Der Confed Cup wird seit 1992 ausgetragen, seit 1997 unter dem Dach der FIFA. Die deutsche Nationalmannschaft tritt im kommenden Jahr (17. Juni bis 2. Juli) als Weltmeister an. Das DFB-Team trifft in der Vorrunde auf den Südamerika-Meister Chile, den noch zu ermittelnden Afrikameister und Asiens Champion Australien. Bundestrainer Joachim Löw hatte bereits angekündigt, das Mini-Turnier ein Jahr vor der WM 2018 in Russland als Testlauf für einige junge Spieler nutzen zu wollen.

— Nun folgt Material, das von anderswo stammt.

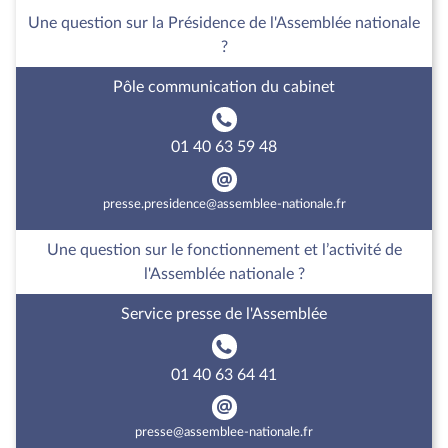
Une question sur la Présidence de l'Assemblée nationale
?
Pôle communication du cabinet
01 40 63 59 48
presse.presidence@assemblee-nationale.fr
Une question sur le fonctionnement et l’activité de
l'Assemblée nationale ?
Service presse de l'Assemblée
01 40 63 64 41
presse@assemblee-nationale.fr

"Wir verfügen über eine solche Breite an guten Nationalspielern, dass wir auf jeden Fall ein wettbewerbsfähiges Team schicken können. Aber: Ich unterstütze ausdrücklich die Überlegungen von Joachim Löw, den besonders beanspruchten Spielern auch einen Sommer der Regeneration zu gönnen", sagte Grindel: "Ich gehe außerdem davon aus, dass die sportliche Leitung frühzeitig abstimmen wird, wer zur U21-EM in Polen abgestellt wird, denn für uns ist das auch ein bedeutsames Turnier, bei dem wir mit einer starken Mannschaft auftreten wollen."

Zudem werde der DFB darauf pochen, dass die FIFA "die Kosten für die gesamte Delegation übernimmt". Mitte Dezember werde Grindel darüber mit FIFA-Generalsekretärin Fatma Samoura sprechen. 

"Die Mannschaft plus das Team hinter dem Team und die Delegation, zusammen sind das rund 60 Personen", sagte der DFB-Präsident: "Es kann nicht sein, dass wir an der Stelle draufzahlen müssen. Die FIFA entwertet den Confed Cup durch die bisherige Regelung so natürlich selbst. Das ist keine gute Werbung und tut mir auch für den Veranstalter Russland leid, der nichts dafür kann."